[What needs to be done]: Keep the images out while you set down the data exactly.

[[ Dataset records, beginning ]]

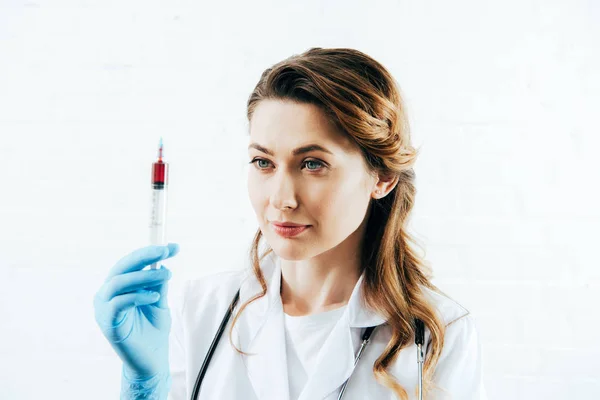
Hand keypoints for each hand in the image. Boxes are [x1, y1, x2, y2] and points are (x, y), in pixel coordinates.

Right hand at [93, 243, 179, 379]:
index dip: (150, 252)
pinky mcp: (108, 323)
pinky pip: (118, 303)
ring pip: (119, 282)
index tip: (173, 247)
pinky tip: (154, 297)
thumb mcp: (159, 300)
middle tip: (165, 251)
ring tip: (166, 275)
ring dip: (144, 275)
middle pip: (122, 267)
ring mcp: (104, 309)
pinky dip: (137, 296)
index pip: (131, 263)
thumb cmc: (153, 330)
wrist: (152, 360)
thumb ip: (158, 283)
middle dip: (145, 256)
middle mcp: (107, 294)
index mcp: (119, 287)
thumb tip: (162, 262)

[[ Dataset records, end ]]

[Reply to the task]:
Hand keypoints for each hand in the image. Boxes are [x1, y1, x2, y2] and points are (x, y), in pixel coordinates.

Right hand at [93, 243, 179, 379]:
index dip: (150, 252)
pinky mcp: (108, 323)
pinky pip: (118, 303)
ring pip: (119, 282)
index tip: (173, 247)
pinky tip: (154, 297)
thumb mcp: (159, 300)
middle tip: (165, 251)
ring tip: (166, 275)
ring dip: (144, 275)
middle pip: (122, 267)
ring mcp: (104, 309)
pinky dip: (137, 296)
index pip: (131, 263)
thumb cmc: (153, 330)
wrist: (152, 360)
thumb ip: (158, 283)
middle dip: (145, 256)
middle mcp: (107, 294)
index mcp: (119, 287)
thumb tip: (162, 262)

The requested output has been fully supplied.